All 181 patients in the study were undergoing non-emergency heart surgery at Nagoya University Hospital. Before surgery, researchers measured how far each participant could walk in six minutes and did assessments of memory, concentration and attention.
About two weeks after the surgery, they repeated the same battery of cognitive tests. Overall, 51 patients, or 28%, had developed cognitive problems. Half of these patients were unable to walk more than 400 metres in six minutes before surgery, while half of the participants who didn’t develop cognitive issues had walked at least 450 metres.
Each increase of 50 metres in walking distance before surgery was linked to a 19% decrease in the odds of cognitive problems after surgery, researchers found.

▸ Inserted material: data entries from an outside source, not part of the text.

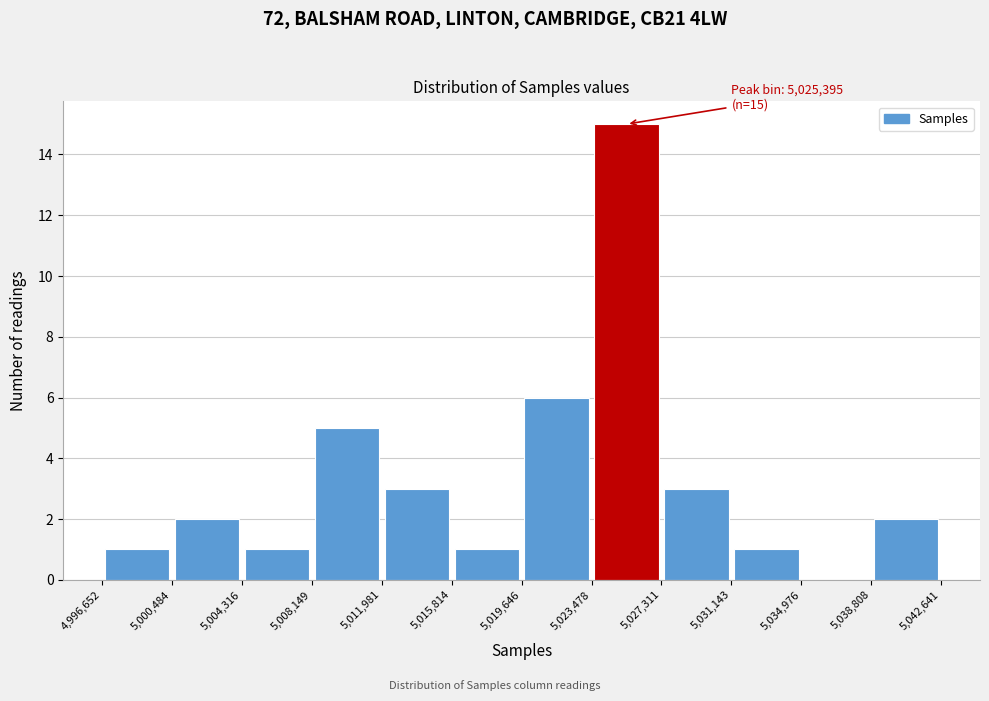

Which range on the x-axis has the tallest bar?

5,023,478 to 5,027,311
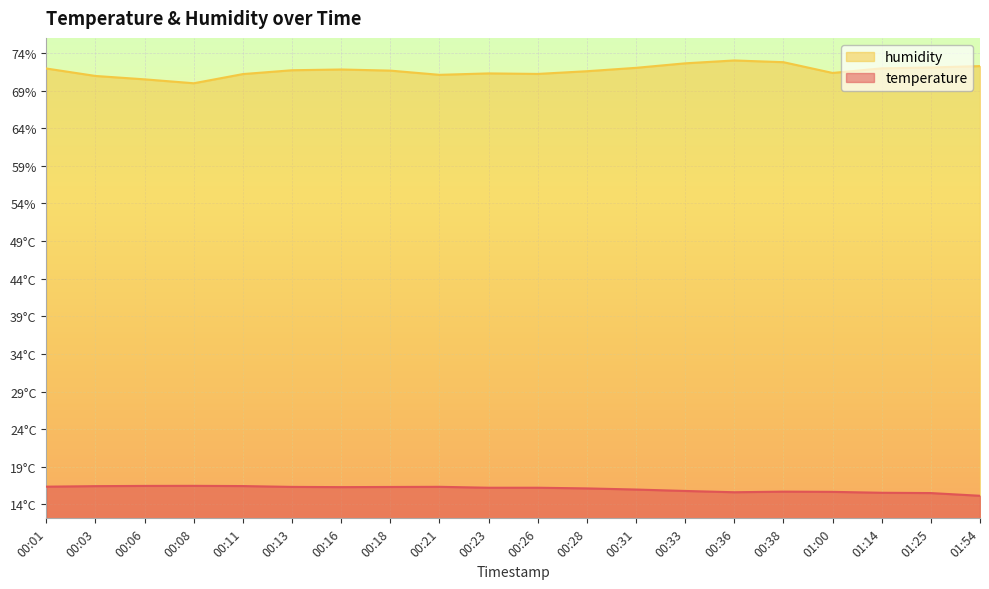

What are all the series names shown in the legend?

humidity, temperature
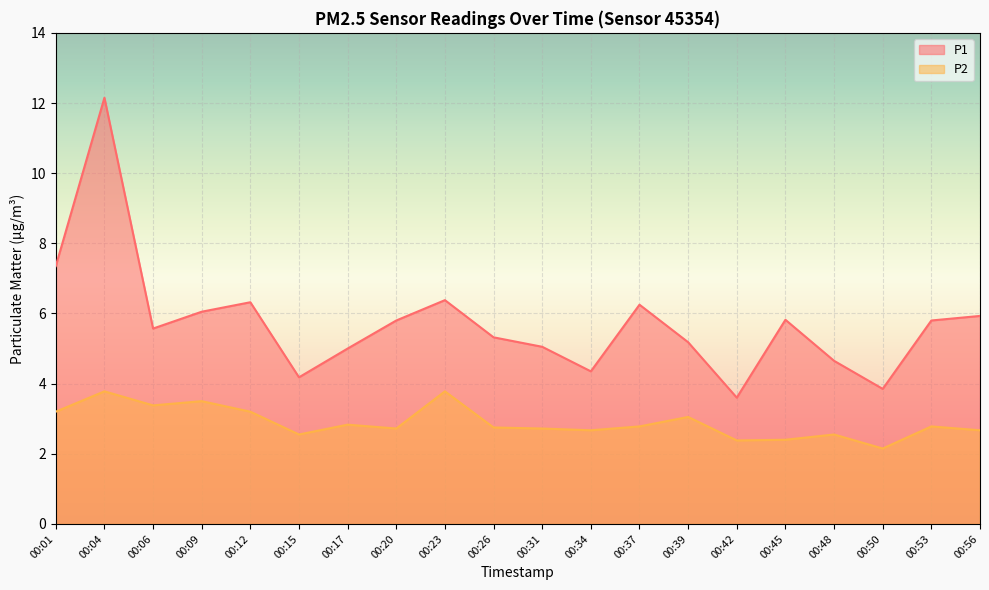

Which category has the lowest value across all series?

00:50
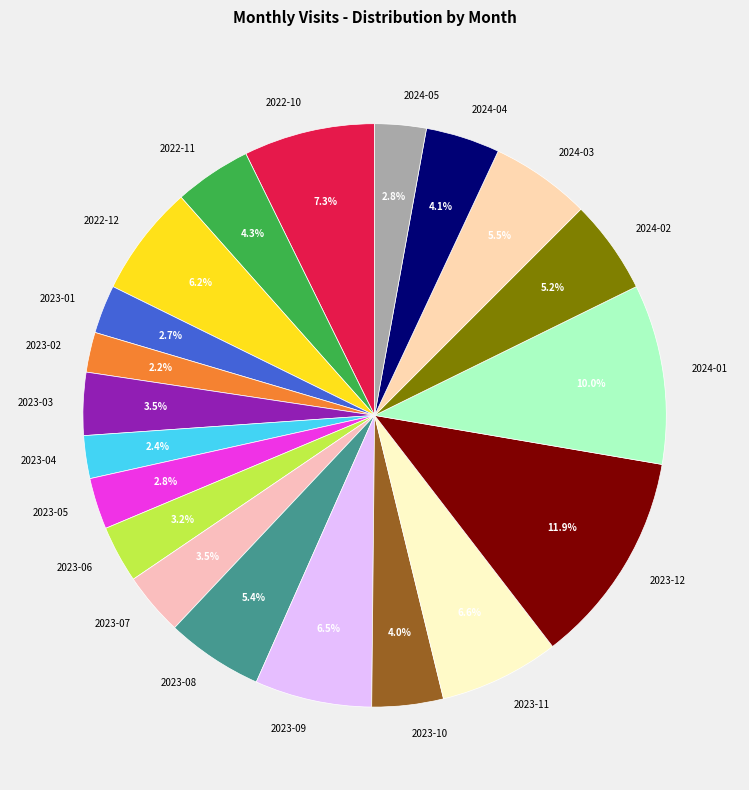

Between 2023-12 and 2024-03, which is larger?

2023-12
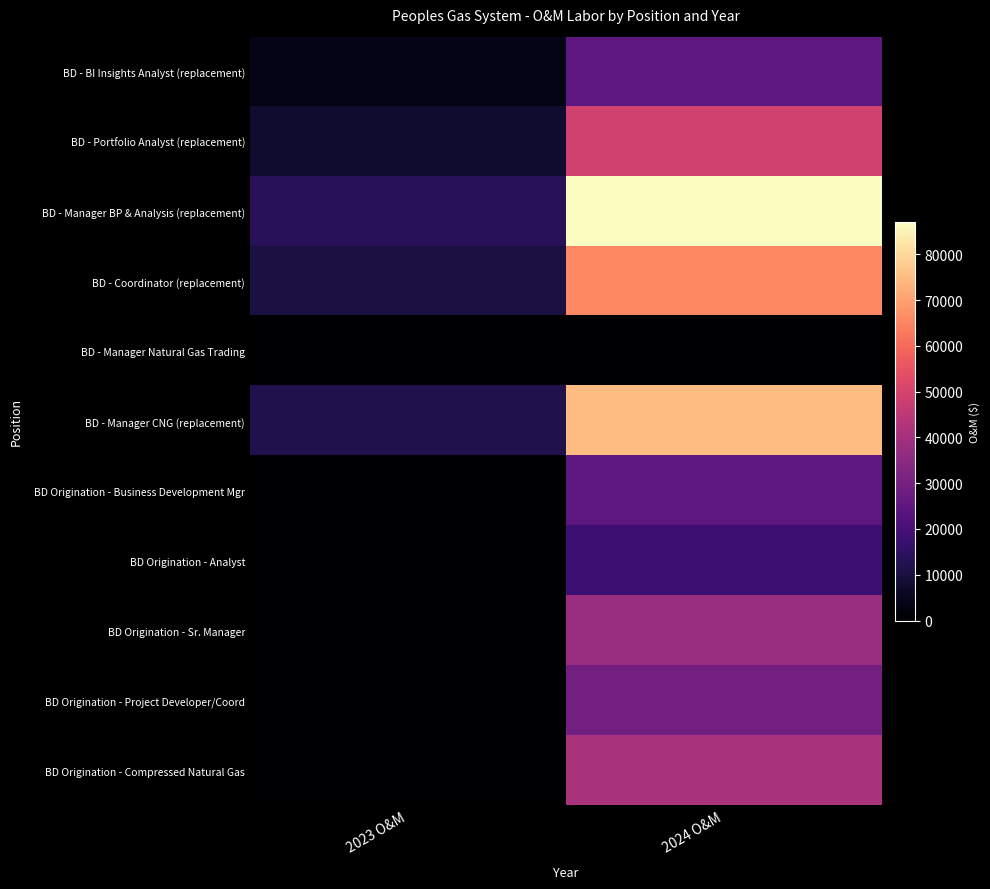

Reading left to right, list all the values displayed in this chart.

BD - BI Insights Analyst (replacement): 2023 O&M=3893.4	2024 O&M=24528.2
BD - Portfolio Analyst (replacement): 2023 O&M=7786.7	2024 O&M=49056.4
BD - Manager BP & Analysis (replacement): 2023 O&M=13832.1	2024 O&M=87142.0
BD - Coordinator (replacement): 2023 O&M=10382.3	2024 O&M=65408.5
BD - Manager Natural Gas Trading: 2023 O&M=0.0	2024 O&M=0.0
BD - Manager CNG (replacement): 2023 O&M=11922.6	2024 O&M=75112.4
BD Origination - Business Development Mgr: 2023 O&M=0.0	2024 O&M=25137.1
BD Origination - Analyst: 2023 O&M=0.0	2024 O&M=18296.4
BD Origination - Sr. Manager: 2023 O&M=0.0	2024 O&M=37556.2
BD Origination - Project Developer/Coord: 2023 O&M=0.0	2024 O&M=29340.3
BD Origination - Compressed Natural Gas: 2023 O&M=0.0	2024 O&M=40880.3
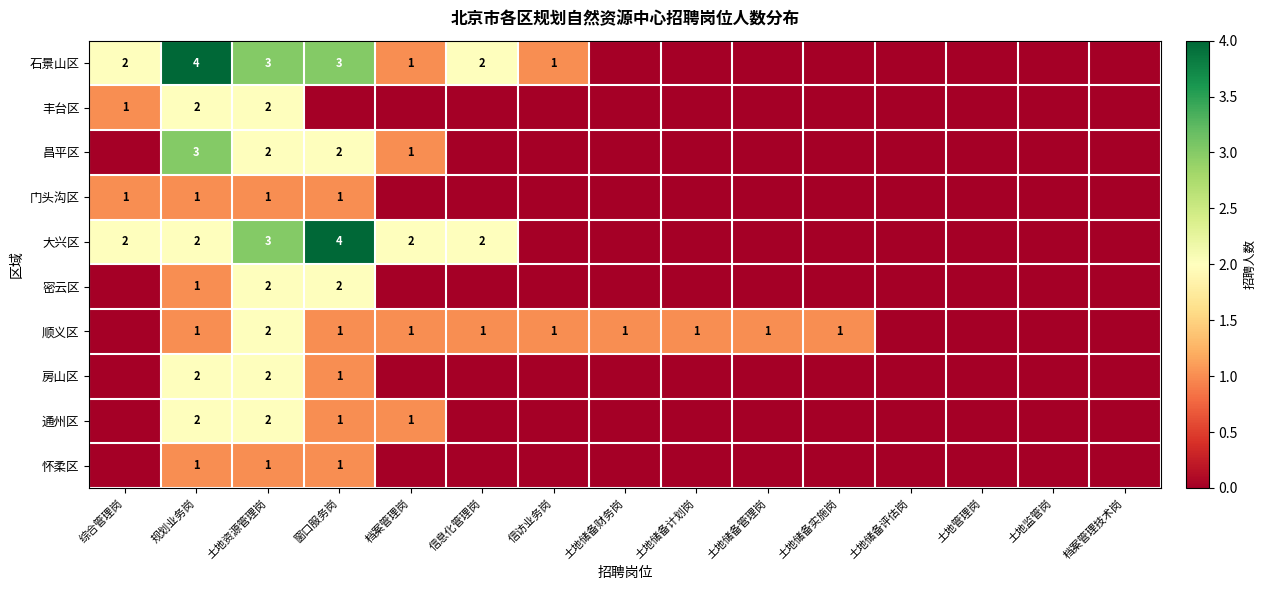

Is the value of 丰台区 at 综合管理岗 greater than the value of 密云区 at 土地资源管理岗?

No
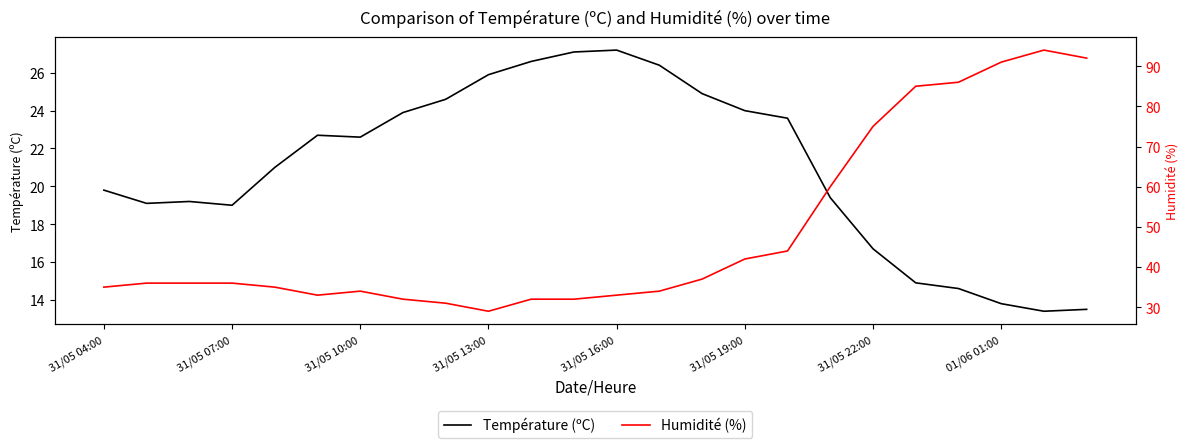

Is it true that Température (ºC) equals 19.8 at 31/05 04:00?

True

“This study is the first to indicate that the walking ability is a risk factor for postoperative cognitive dysfunction,” said lead study author Kazuhiro Hayashi of Nagoya University Hospital.
“Fortunately for patients, physical function could be improved . . . regardless of age,” Hayashi said by e-mail.
Temporary cognitive problems are common after heart surgery, the authors point out. A week after such operations, as many as 50% to 70% of patients have problems with memory, attention and other skills. The rate falls to 30% to 50% after six weeks, but persistent cognitive dysfunction at five years after surgery has been observed in 20% to 40% of patients, they write.